4 Numerical Results and Discussions

  1. A.

    Parameter settings of DE

  • DE has certain control parameters which are to be set by the user. In the present study the following parameter setting is considered:

    • Population size—50

    • Scale factor F—0.5, 0.8

    • crossover rate Cr—0.5, 0.9

    • maximum number of iterations—100

    1. B.

      Experimental settings

  • We executed the algorithm 50 times and recorded the mean value.

  • Programming language used is DEVC++.

  • Random numbers are generated using rand() the inbuilt function of DEVC++.

  • The effectiveness of the present approach using DE is assessed by analyzing the following case study:1.44 (MW) duty, kerosene crude oil exchanger [16].

  1. C.

    Results and comparison

  • In this section, numerical results are given in Tables 1 and 2. In Table 1 results are given on the basis of different parameter settings (denoted as 1,2,3 in Table 2) of DE. The values given by setting 2 (Cr = 0.9, F = 0.5) are optimum. Hence, we can see that parameter setting 2 (Cr = 0.9, F = 0.5) perform better in the comparison of other settings.

    Table 2 Results by DE with different parameter settings

We observed that the numerical results obtained using DE are either better or at par with the results available in literature.
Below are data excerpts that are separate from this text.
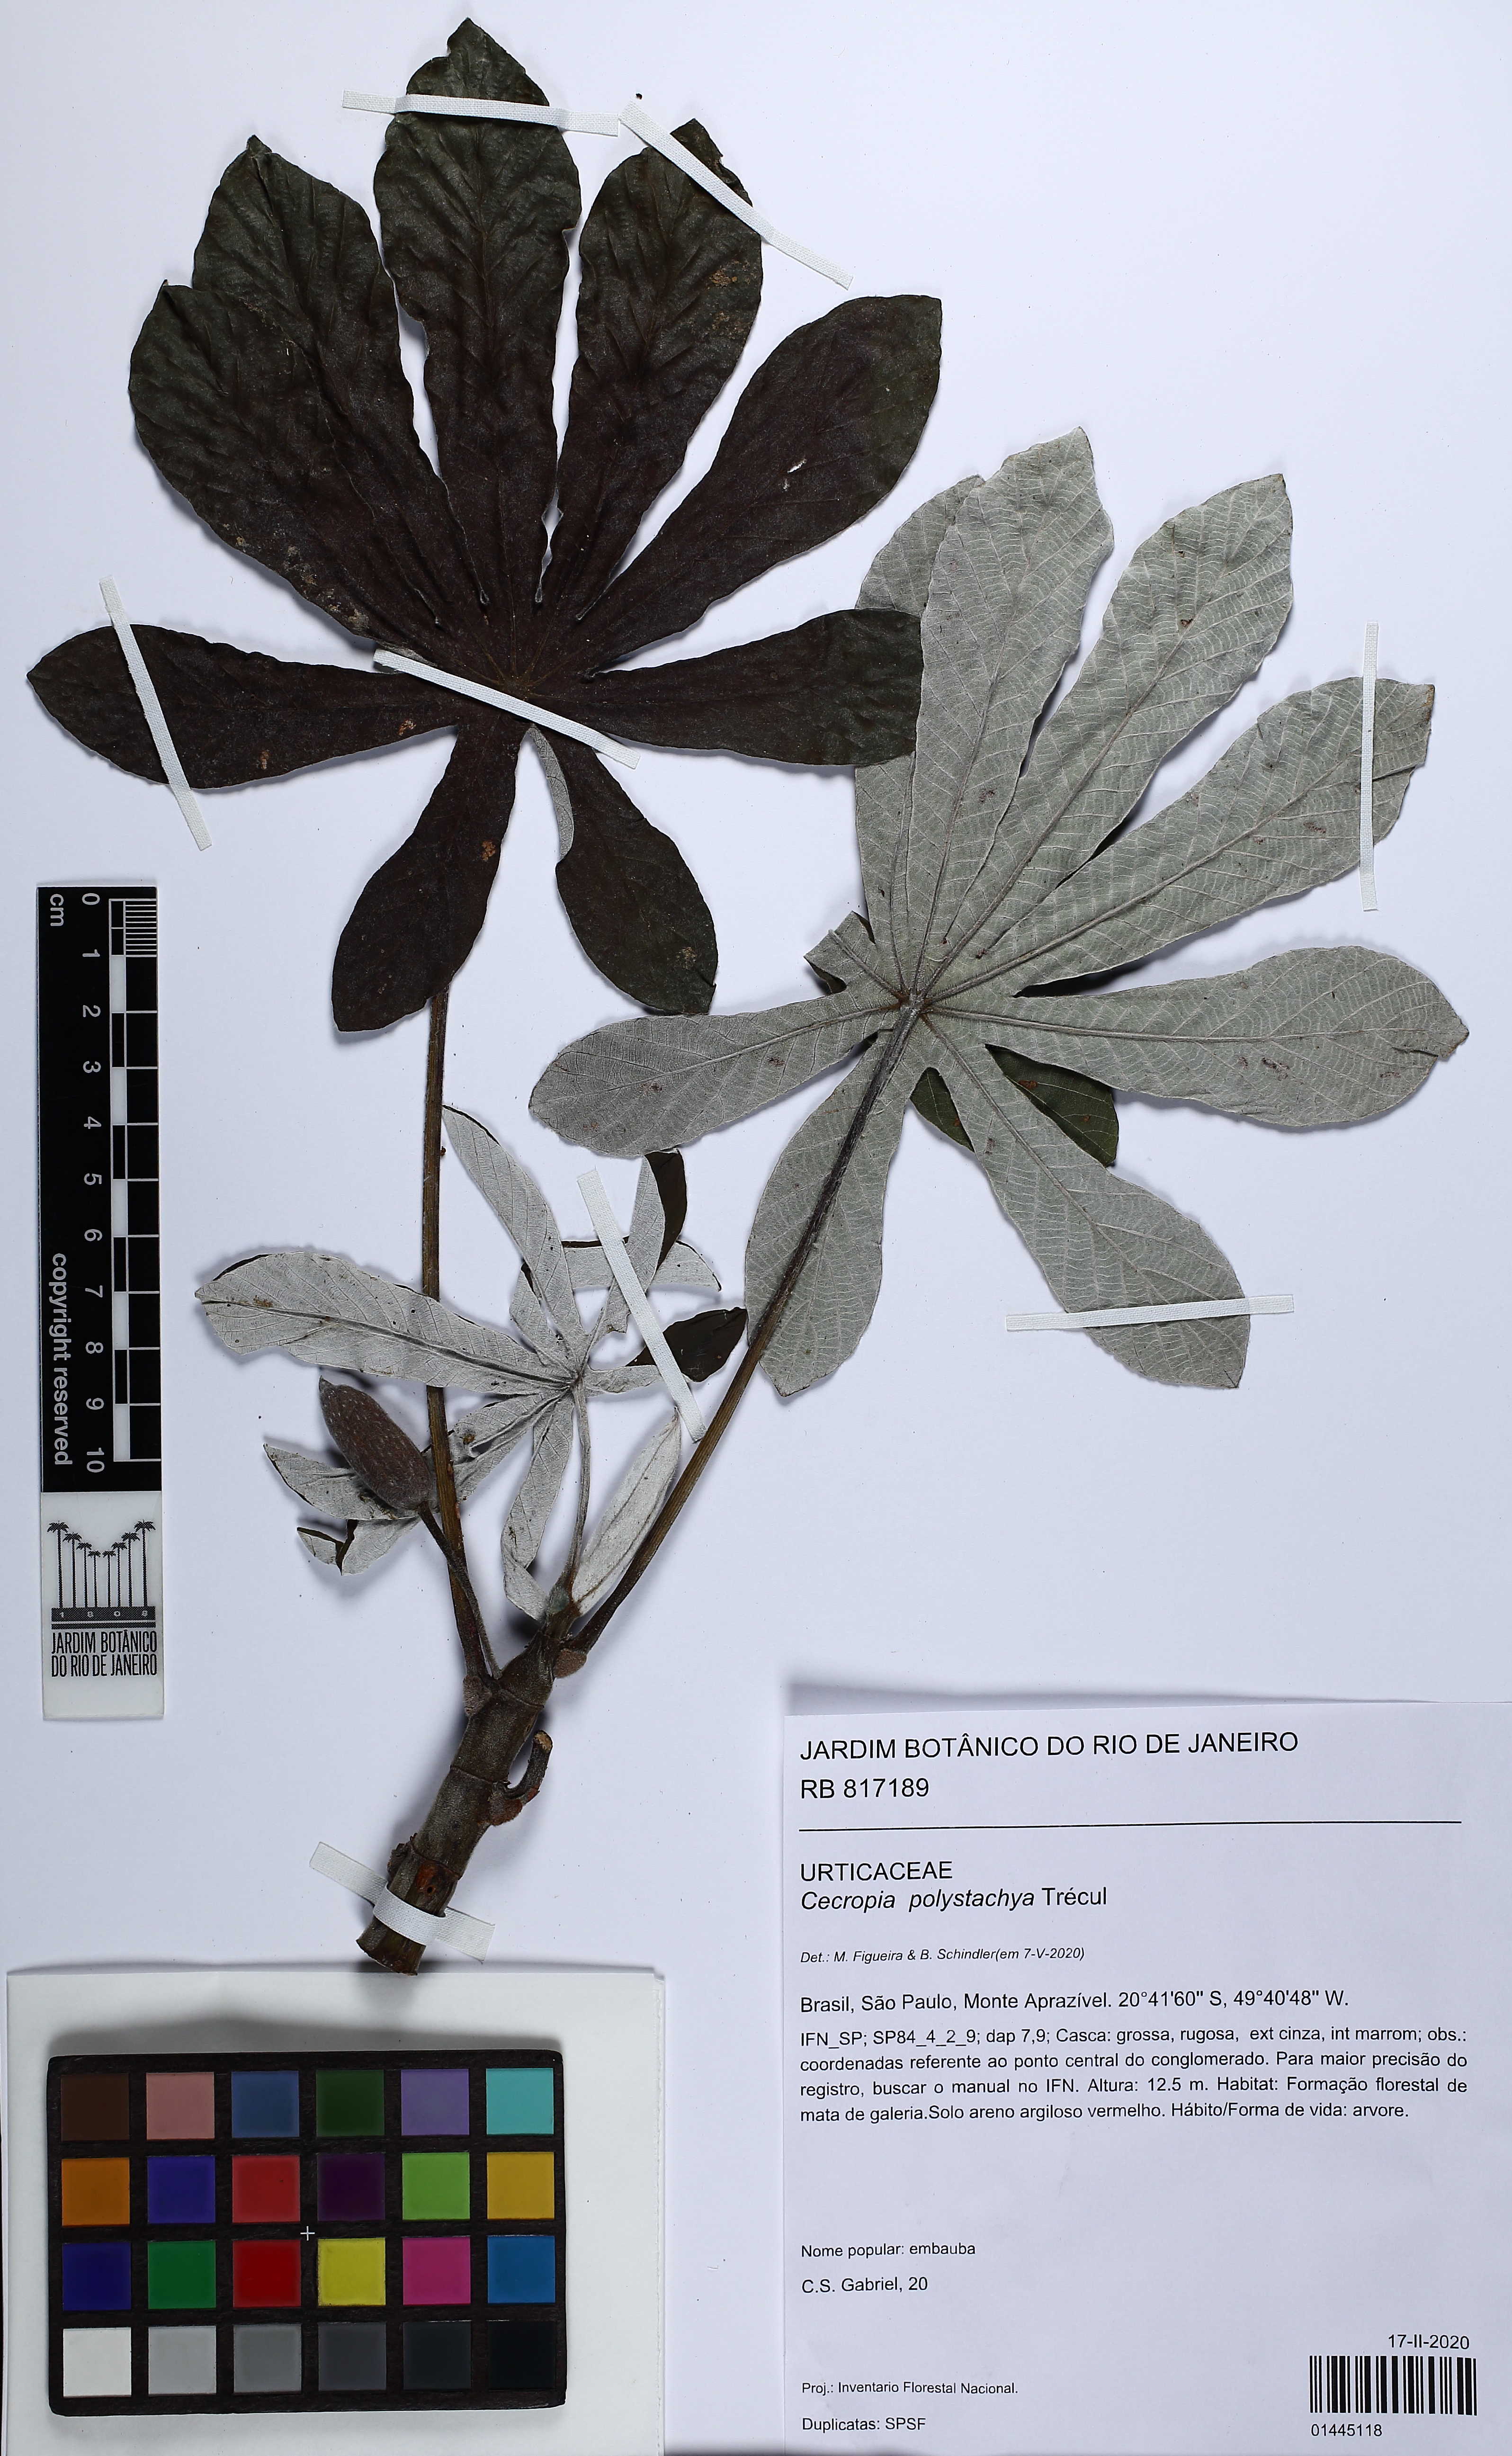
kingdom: Plantae
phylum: Tracheophyta
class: Magnoliopsida
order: Rosales
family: Urticaceae
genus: Cecropia
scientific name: Cecropia polystachya
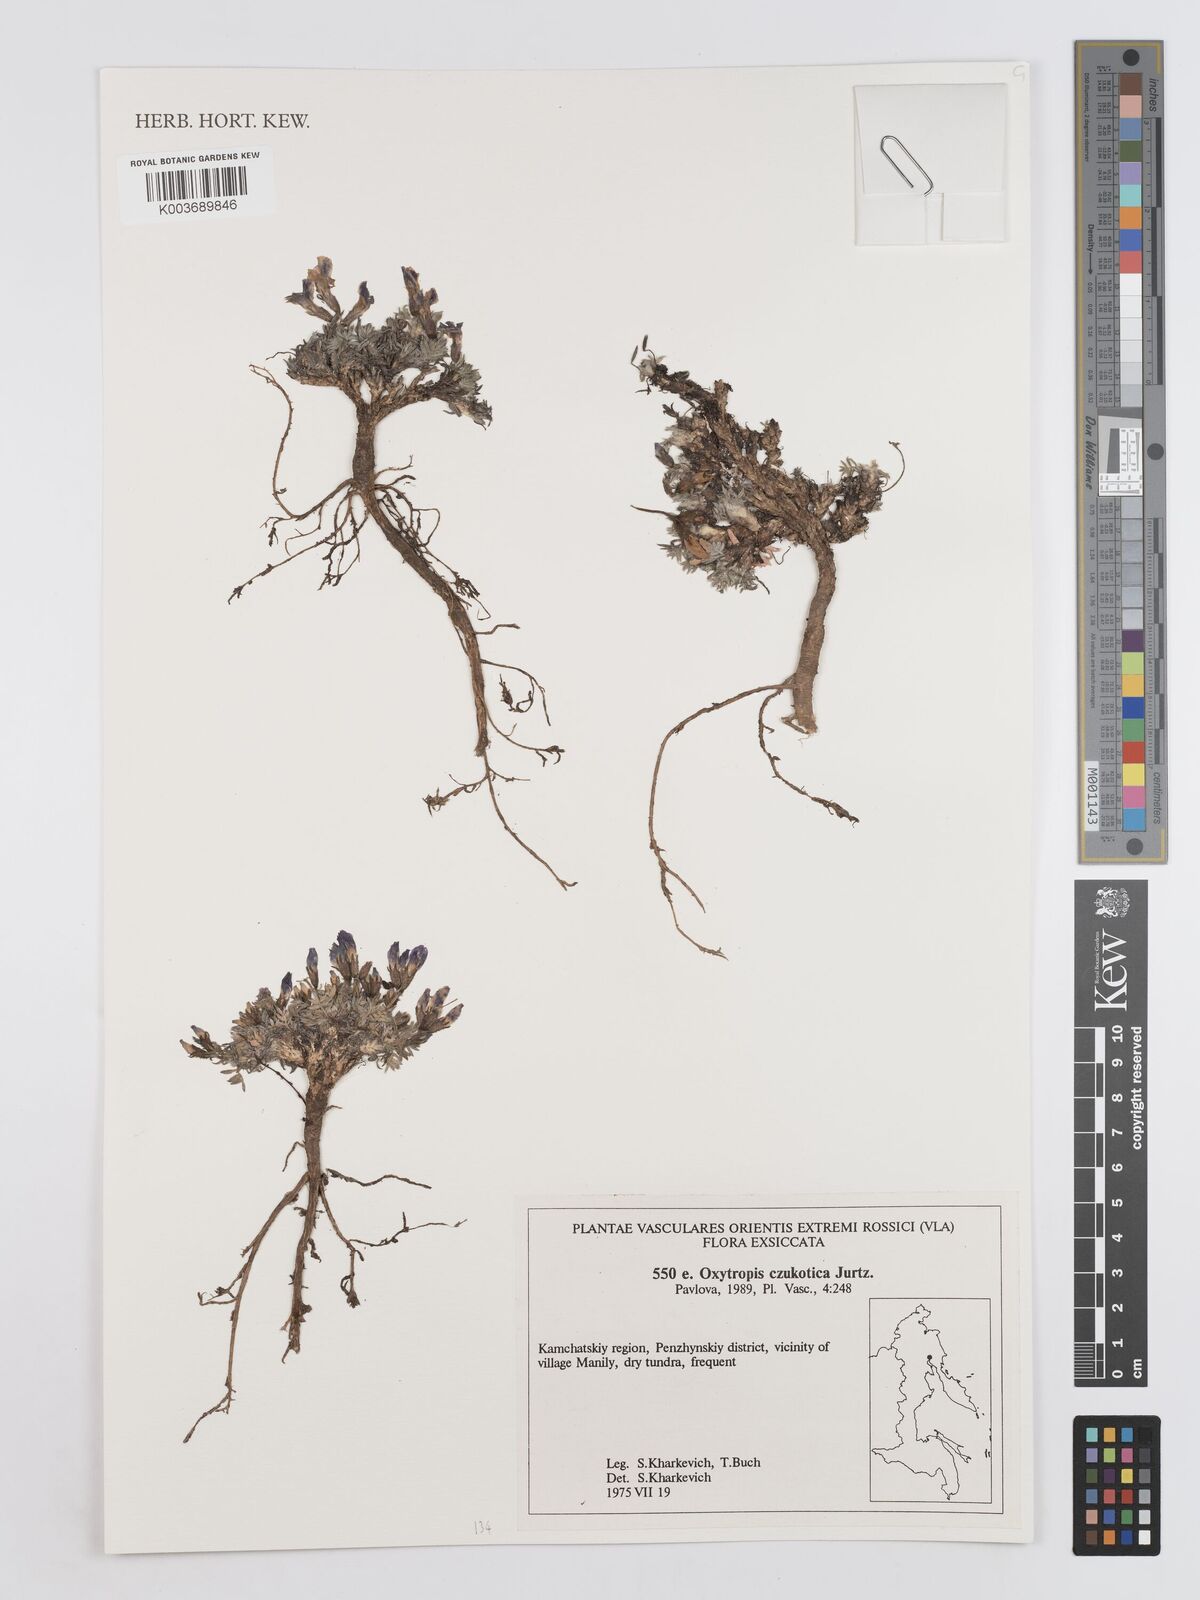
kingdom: Plantae
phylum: Tracheophyta
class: Magnoliopsida
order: Fabales
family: Fabaceae
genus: Oxytropis
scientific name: Oxytropis czukotica
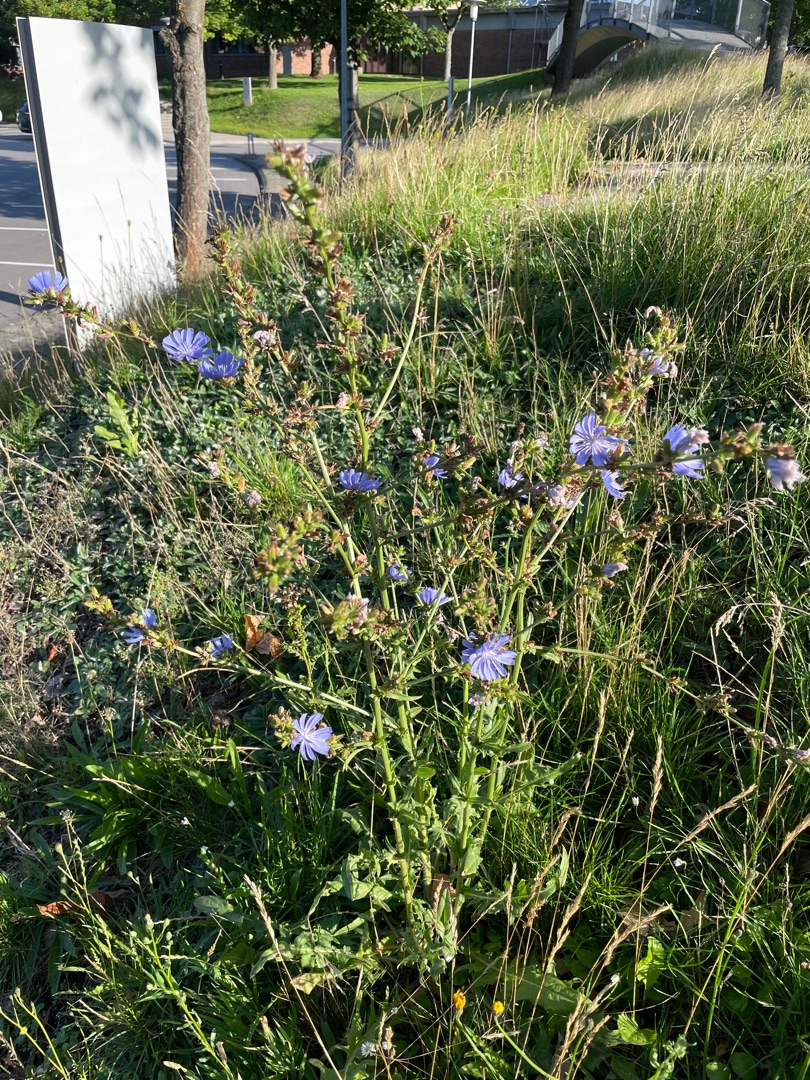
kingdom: Plantae
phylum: Tracheophyta
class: Magnoliopsida
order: Asterales
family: Asteraceae
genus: Cichorium
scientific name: Cichorium intybus
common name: Cikorie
It was observed that DE was able to achieve the optimal design variables successfully (Table 3).

Table 3 Comparison of results with GA and PSO

5 Conclusion

Heat exchangers are an integral component of all thermal systems. Their designs should be adapted well to the applications in which they are used; otherwise their performances will be deceiving and their costs excessive. Heat exchanger design can be a complex task, which requires a suitable optimization technique for a proper solution. The present work shows the effectiveness of differential evolution optimization algorithm. This technique can be easily modified to suit optimization of various thermal systems.